This post is an honest look back on my last year. Things that I did well. Things that I didn’t. Accomplishments, failures and everything in between.

My “theme” for this year was simplicity. Facing a move after my rent was increased by 30% (welcome to the SF Bay area!), I knew that I was bogged down by a lot of stuff. So I aimed to throw out the unneeded and trim down anything in my life that didn’t need to be there.

My first goal was to see if I could exist as a cord-cutter. I found that I was spending a lot of time not even watching television but rather zoning out with the television on. Living alone, the expense was… well, expensive. So when I moved for the first time this year, I got rid of my cable (using Netflix instead) and I have to be honest: I have never been happier. I took my in-home entertainment cost down from something like $40-60 to $8 and I realized it wasn’t something that I really needed in my life.

In addition to living a simpler life, I aspired to live a more engaged life. Getting rid of cable was one part. I wanted to also read more as I feel like being exposed to new ideas would be good for me. I set out as my year’s goal to read 20 books. At this point in time, I have finished 27 books and am on the last 40 pages of the 28th book. I feel really proud and I am happy to have reignited my love for reading. I would publish all 28 books that I read this year but I kept records in a ledger that I have at my apartment. So I will share that in a bit, either as an addendum to this post or as a separate post.

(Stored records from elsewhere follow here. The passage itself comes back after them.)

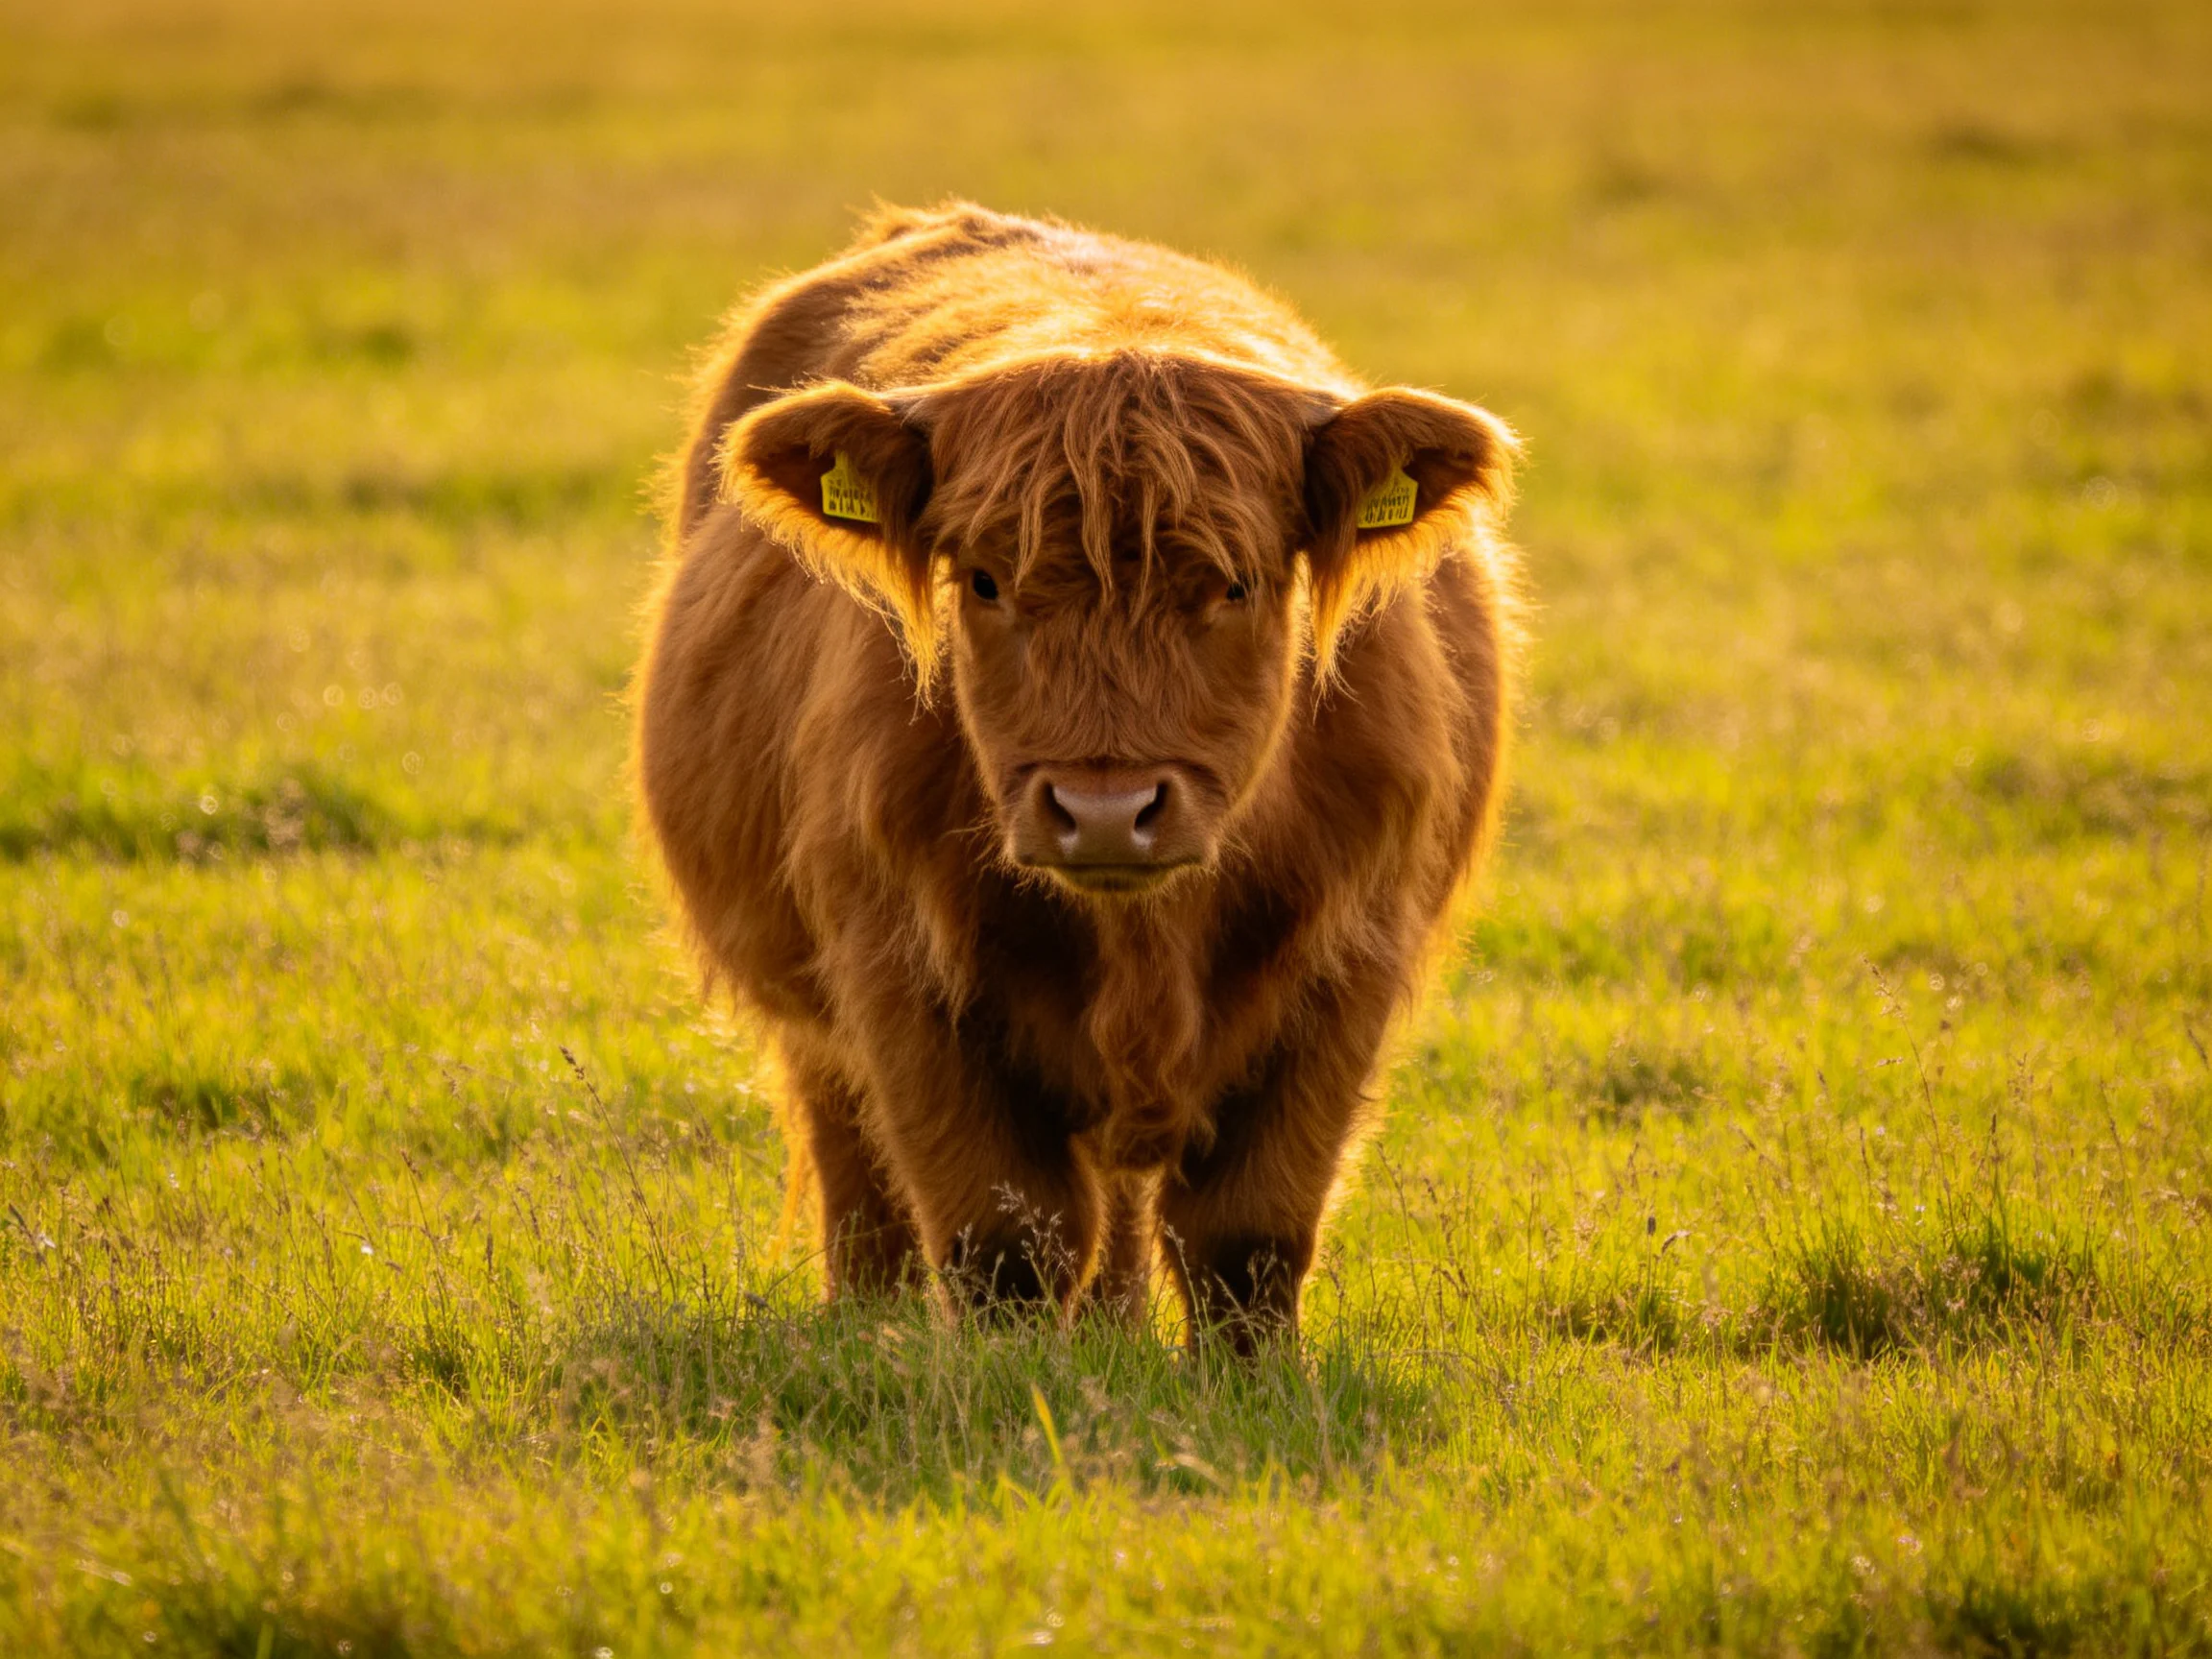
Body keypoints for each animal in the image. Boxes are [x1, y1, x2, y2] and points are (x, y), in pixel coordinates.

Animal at [634, 202, 1519, 1348]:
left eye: (1237, 583)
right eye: (984, 580)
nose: (1105, 812)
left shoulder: (1351, 953)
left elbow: (1247, 1235)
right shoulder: (898, 962)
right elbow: (1002, 1237)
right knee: (856, 1160)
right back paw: (866, 1327)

After I was laid off and had to move to the city of my new job, I decided that I needed to once and for all have a garage sale and see if any of the stuff I was holding onto was actually sellable. I had a garage sale before moving out of my apartment and made about $90, which I think is pretty good. Apart from the money, it was finally doing that thing that I told myself I would always do. Anything that I couldn’t sell I gave to Goodwill. I also just shipped off a large package of clothing to ThredUp, again with the goal of just seeing if I could make any money in the process of getting rid of it.

I don’t know if this fits in with the concept of simplify, but I also lost some friendships in this calendar year, one of which was the girlfriend of the abuser (the excoworker who was “anonymously” posting vile messages in the comments section of this blog) as well as some others. I talk to friends about friendships a lot and we all agree that they change and that they disintegrate if they are no longer based on substance, integrity, truth. And at the core of it, as my friend said many years ago when I was mulling over a then-failing college friendship, “Friends should make you happy.” That’s it. That’s the golden ticket. I don’t think deciding to separate from people is any statement of the other person being bad. I think it’s just the honest confirmation, perhaps to just yourself, that being around that person doesn’t make you happy. It doesn’t make you a better person. It in fact detracts from your sense of satisfaction and is therefore something to minimize. I think, in a nutshell, it’s the idea, “You’re great, but I just need something different.”

Professionally, this year was a mixed bag. I was laid off in July from a job that I realized that I was only staying in 1) for the solid paycheck and 2) for the easy lifestyle. Oh and also the coworkers, because I really did enjoy getting to know a lot of those people. Looking back with the clarify of hindsight, I realized that the leader of my team never liked me and that I should have expedited my efforts to leave on my terms. I am now in a better place where my contributions are appreciated and where my manager thinks highly of the work that I do. (The person who referred me in to the job says that my manager thanks her every time she sees her for referring me in to the role– which I didn’t know and yes, that’s kind of another humblebrag but it made me feel that I’m a much worthier employee than the leader of my team at my prior job ever made me feel.)

I think the one thing I didn’t do a lot of last year was date or really grow my personal network. It hit me harder this year– probably because a lot of my cohorts are getting married (though admittedly a handful are also now getting divorced) and/or having kids. This is something, now that I’m more settled, that I know that I have to focus on next year.

So that is my honest and true assessment of this year. I did a lot. There was a lot of change. But now as I enter 2015, I am going to shift my focus and set out a new set of life goals– which I will address in a future post. But for now, I hope everyone had a great year and if not, there’s a whole new one just around the bend chockfull of opportunity to do what hasn’t yet been done.